Power cuts dim confidence

Shireen Darmalingam

  • The BER’s Q4:19 consumer confidence index later this morning is expected at -8 pts, from -7 pts in Q3:19. Sentiment had recorded 5 pts in Q2:19.
  • Sentiment at -8 pts would be the lowest reading since Q4:17, with the raft of disappointing economic data after the national elections in H1:19 taking a toll. The 2019 power cuts clearly have had a negative impact on confidence.
  • 2020 portends both further power cuts as well as electricity price hikes, rising unemployment (29.1% in Q3:19), slow wage growth, and higher taxes. All of this will constrain consumer spending. We therefore expect little improvement in business and consumer confidence in 2020, as policy reform progress will likely remain merely incremental.

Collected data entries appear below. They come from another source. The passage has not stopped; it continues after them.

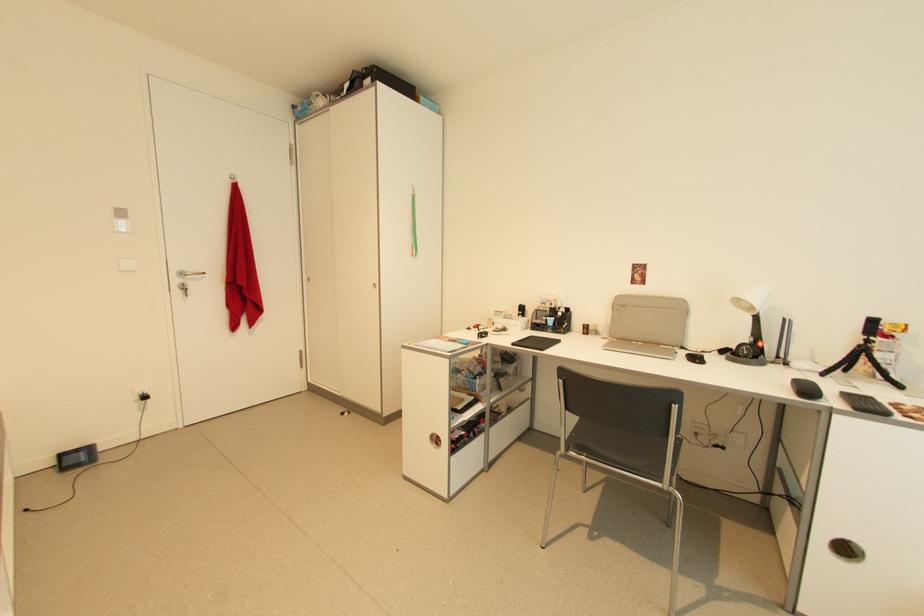
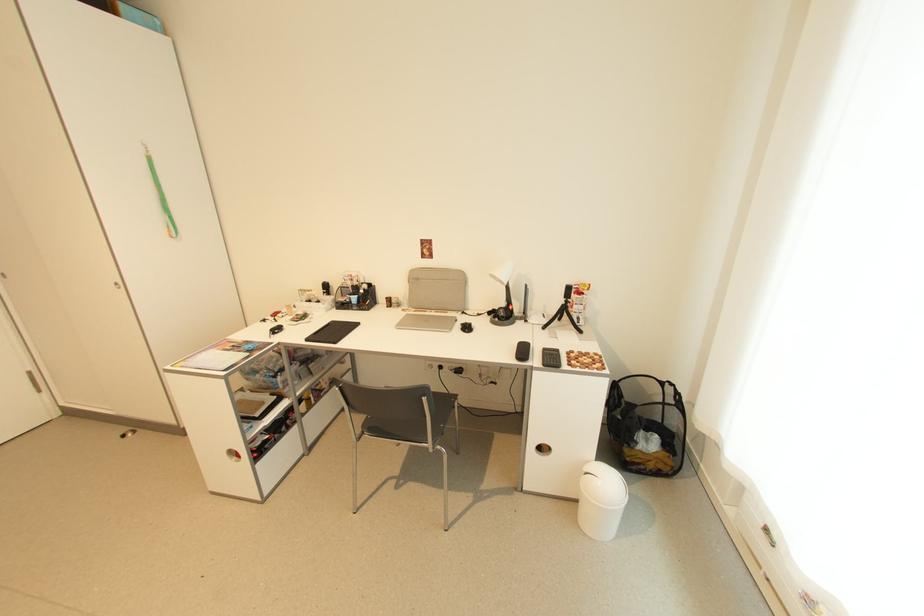
In the second image, find the point that corresponds to (860,411) in the first image.

(548, 367)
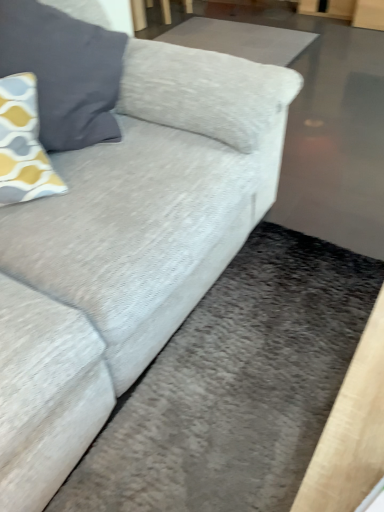
Question: Can you confirm if smooth gray flat at upper center is taller than yellow-gray patterned pillow at upper left?

Choices:
 (A) yes
 (B) no

Answer: (B)

Question: Is smooth gray flat at upper center far from yellow-gray patterned pillow at upper left?

Choices:
 (A) no
 (B) yes

Answer: (B)

Question: Is smooth gray flat at upper center outside of yellow-gray patterned pillow at upper left?

Choices:
 (A) no
 (B) yes

Answer: (B)

Question: Is smooth gray flat at upper center wider than yellow-gray patterned pillow at upper left?

Choices:
 (A) no
 (B) yes

Answer: (B)

Question: From the image's perspective, would you say smooth gray flat at upper center is shown under yellow-gray patterned pillow at upper left?

Choices:
 (A) yes
 (B) no

Answer: (B)

Question: From a real-world perspective, does smooth gray flat at upper center sit lower than yellow-gray patterned pillow at upper left?

Choices:
 (A) no
 (B) yes

Answer: (B)

Question: Can you confirm if yellow-gray patterned pillow at upper left is positioned to the right of smooth gray flat at upper center?

Choices:
 (A) yes
 (B) no

Answer: (B)

Question: Would you say smooth gray flat at upper center is part of yellow-gray patterned pillow at upper left's contents?

Choices:
 (A) yes
 (B) no

Answer: (B)

Question: Can we say yellow-gray patterned pillow at upper left lies outside smooth gray flat at upper center?

Choices:
 (A) yes
 (B) no

Answer: (A)

Question: Considering the relative sizes of yellow-gray patterned pillow at upper left and smooth gray flat at upper center in the image provided, is yellow-gray patterned pillow at upper left bigger than smooth gray flat at upper center?

Choices:
 (A) yes
 (B) no

Answer: (A)

Question: Considering the relative positions of yellow-gray patterned pillow at upper left and smooth gray flat at upper center in the image provided, is yellow-gray patterned pillow at upper left to the left of smooth gray flat at upper center from the viewer's perspective?

Choices:
 (A) yes
 (B) no

Answer: (A)

Question: Does yellow-gray patterned pillow at upper left have a smaller size compared to smooth gray flat at upper center?

Choices:
 (A) yes
 (B) no

Answer: (B)

Question: From a real-world perspective, is yellow-gray patterned pillow at upper left physically located above or below smooth gray flat at upper center?

Choices:
 (A) above
 (B) below

Answer: (A)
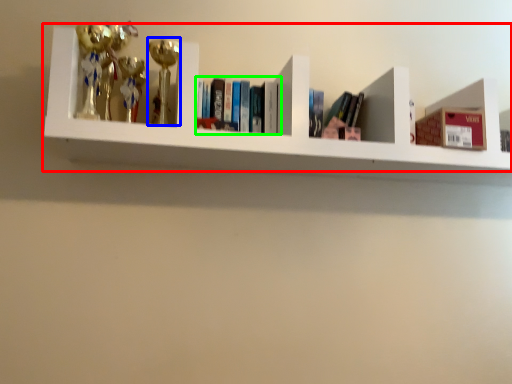
Question: Based on their relative distances, which object is farther from shelf (highlighted by a red box)? Choose from toy (highlighted by a blue box) and book (highlighted by a green box).

Choices:
 (A) toy
 (B) book

Answer: (A)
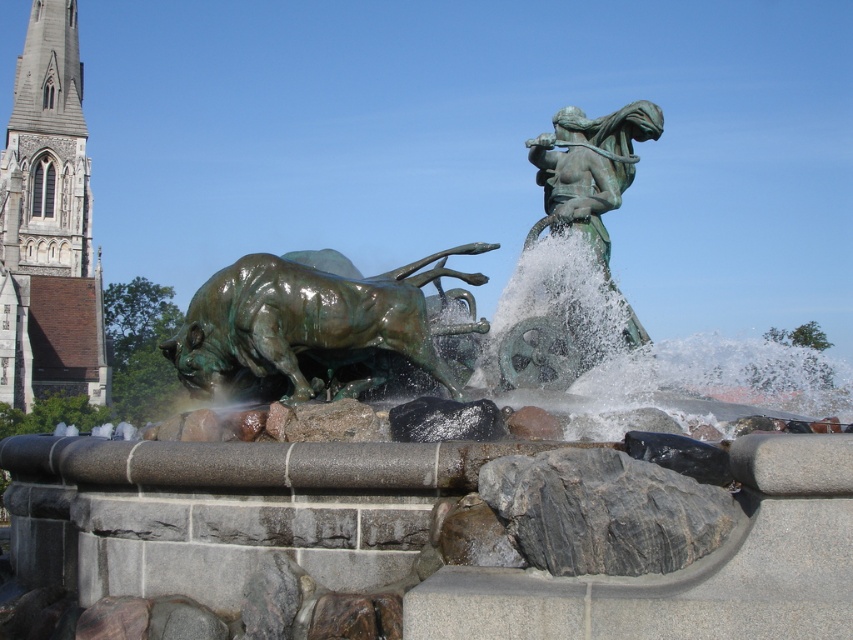
You are a tourist standing in front of the fountain sculpture. You want to take a photo that includes both the stone tower at left and the bronze statue at upper right. Which object should you focus on first to ensure both are in frame?

The stone tower at left is taller than the bronze statue at upper right, so you should focus on the stone tower at left first to ensure both are in frame.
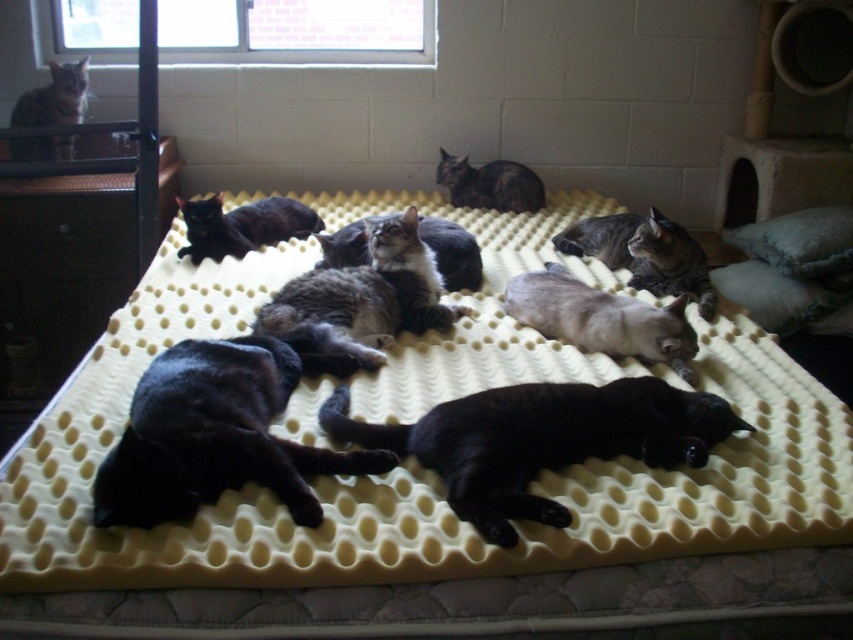
Question: Does white fur at center appear under gray fabric pillow at upper right?

Choices:
 (A) no
 (B) yes

Answer: (B)

Question: Which point is farther to the camera?

Choices:
 (A) (714, 397)
 (B) (209, 221)

Answer: (B)

Question: Is soft gray pillow at right bigger than gray-furred cat at center?

Choices:
 (A) no
 (B) yes

Answer: (B)

Question: Is gray tabby cat at upper left to the right of black fur cat at center from the viewer's perspective?

Choices:
 (A) no
 (B) yes

Answer: (A)

Question: Which is farther from the tabby fur cat at center?

Choices:
 (A) black fur cat at center
 (B) black fur cat at upper left
 (C) gray tabby cat at upper left
 (D) yellow foam mattress at center

Answer: (C)

Question: Which point appears farthest from the camera in this image?

Choices:
 (A) (62, 124)
 (B) (503, 211)

Answer: (B)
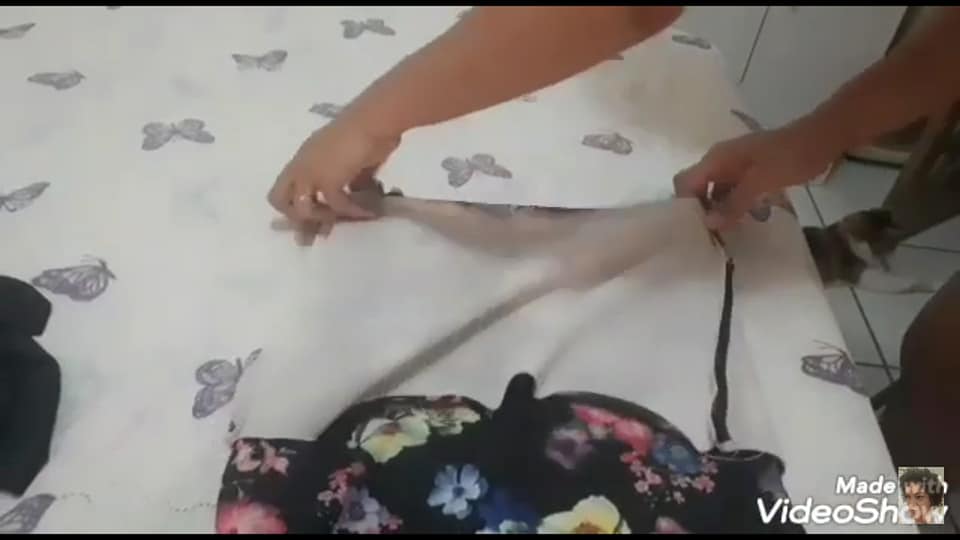
Locate an element on the screen. tiles of floor is located at coordinates (x=889, y=305), (x=846, y=316), (x=850, y=199), (x=806, y=208), (x=869, y=379), (x=890, y=374).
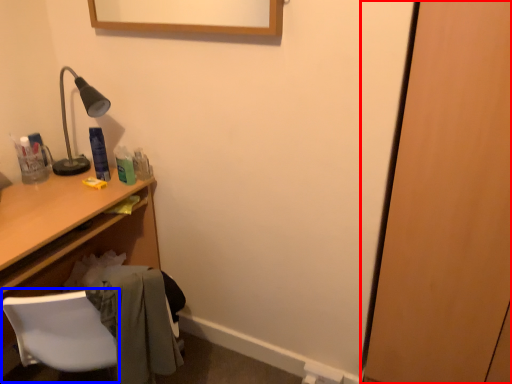
Question: Which of the following is the closest to the observer, door (highlighted by a red box) or computer chair (highlighted by a blue box)?

Choices:
 (A) door
 (B) computer chair

Answer: (A)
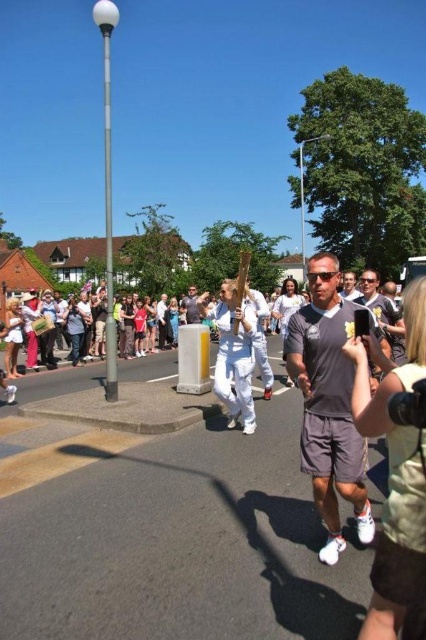
Question: Can you confirm if gray matte shorts at center is positioned to the left of white cotton shirt at center?

Choices:
 (A) no
 (B) yes

Answer: (A)

Question: Based on their relative distances, which object is nearer to the gray matte shorts at center?

Choices:
 (A) white cotton shirt at center
 (B) matte gray t-shirt at center

Answer: (B)

Question: Among these objects, which one is nearest to the camera?

Choices:
 (A) matte gray t-shirt at center
 (B) white cotton shirt at center
 (C) gray matte shorts at center

Answer: (C)

Question: Which object appears closest to the camera in this image?

Choices:
 (A) gray matte shorts at center
 (B) matte gray t-shirt at center

Answer: (A)

Question: In this image, where is gray matte shorts at center located relative to matte gray t-shirt at center?

Choices:
 (A) right
 (B) left

Answer: (B)

Question: Considering the relative positions of white cotton shirt at center and matte gray t-shirt at center in the image provided, where is white cotton shirt at center located with respect to matte gray t-shirt at center?

Choices:
 (A) below
 (B) above

Answer: (B)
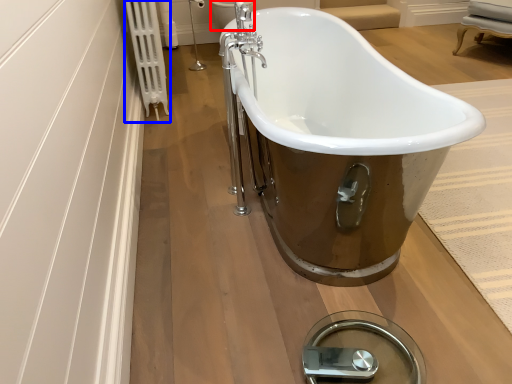
Question: Which of the following is the farthest to the observer, toilet bowl (highlighted by a red box) or radiator (highlighted by a blue box)?

Choices:
 (A) toilet bowl
 (B) radiator

Answer: (A)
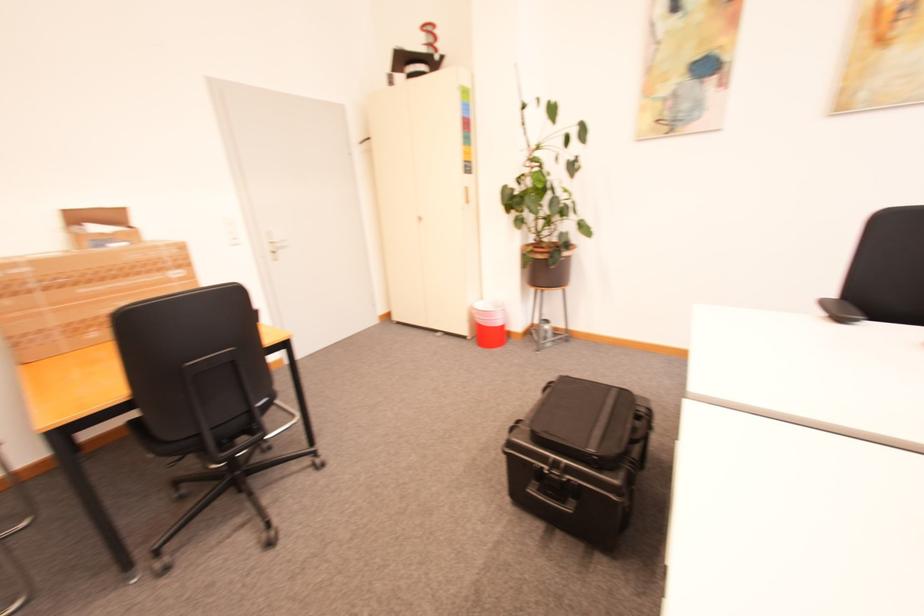
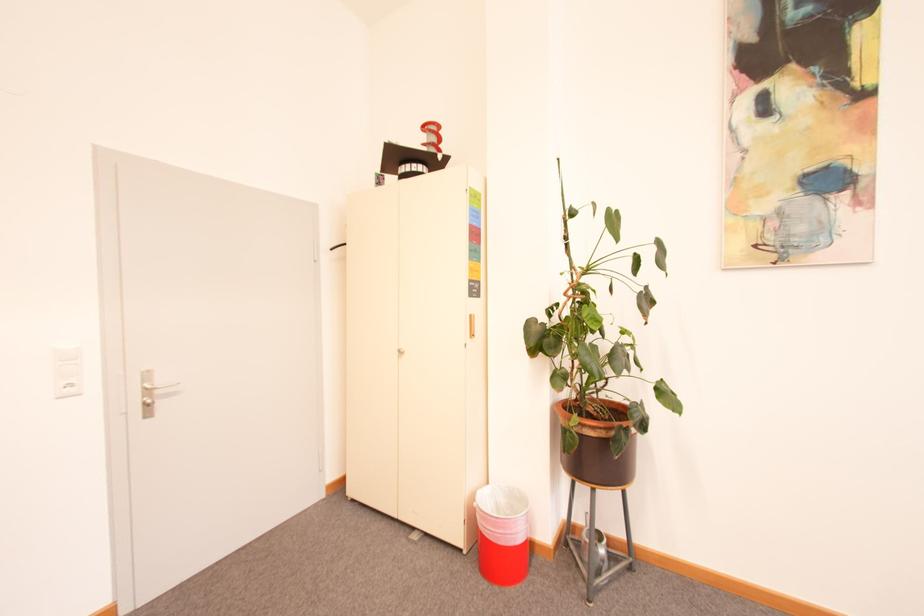
Question: Which direction would the cameraman need to move to produce the second image? Reply with the corresponding letter.

Choices:
 (A) Left
 (B) Right
 (C) Forward
 (D) Backward

Answer: (C)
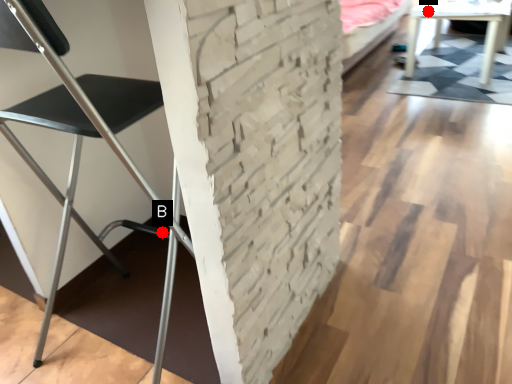
Question: Two points are circled on the image, labeled by A and B beside each circle. Which point is closer to the camera taking this photo?

Choices:
 (A) A is closer
 (B) B is closer

Answer: (B)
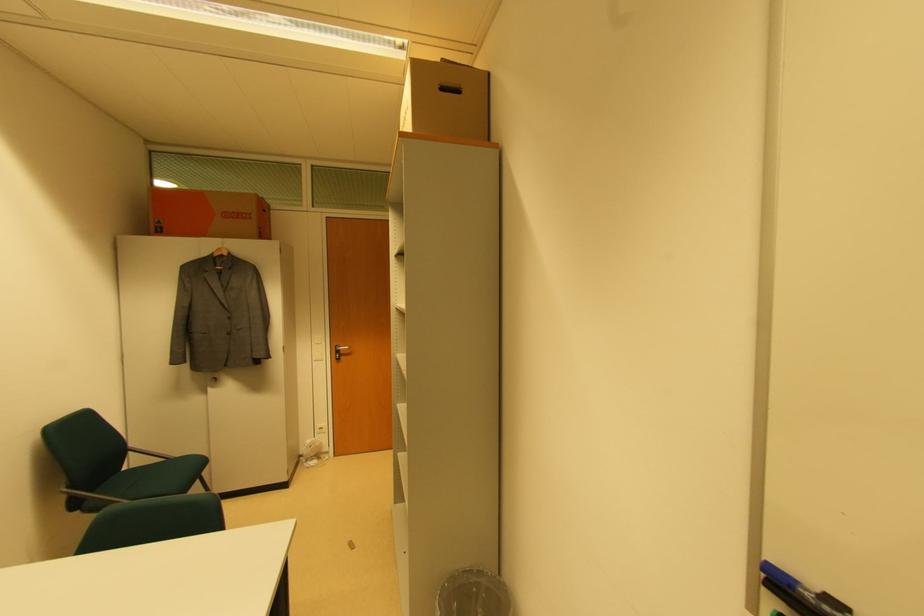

We expect household consumption expenditure of just 1.2% y/y in 2020, from an expected 1.1% y/y in 2019, supported largely by financially still robust high-income earners.
  • Moody’s is now widely expected to strip the sovereign of its only investment grade rating in March. Further potential downgrades from other rating agencies could also weigh on sentiment in 2020. The fiscal and electricity crises signal that government should speed up policy reforms. We forecast GDP growth of 0.8% y/y for 2020, from an estimate of 0.3% y/y in 2019.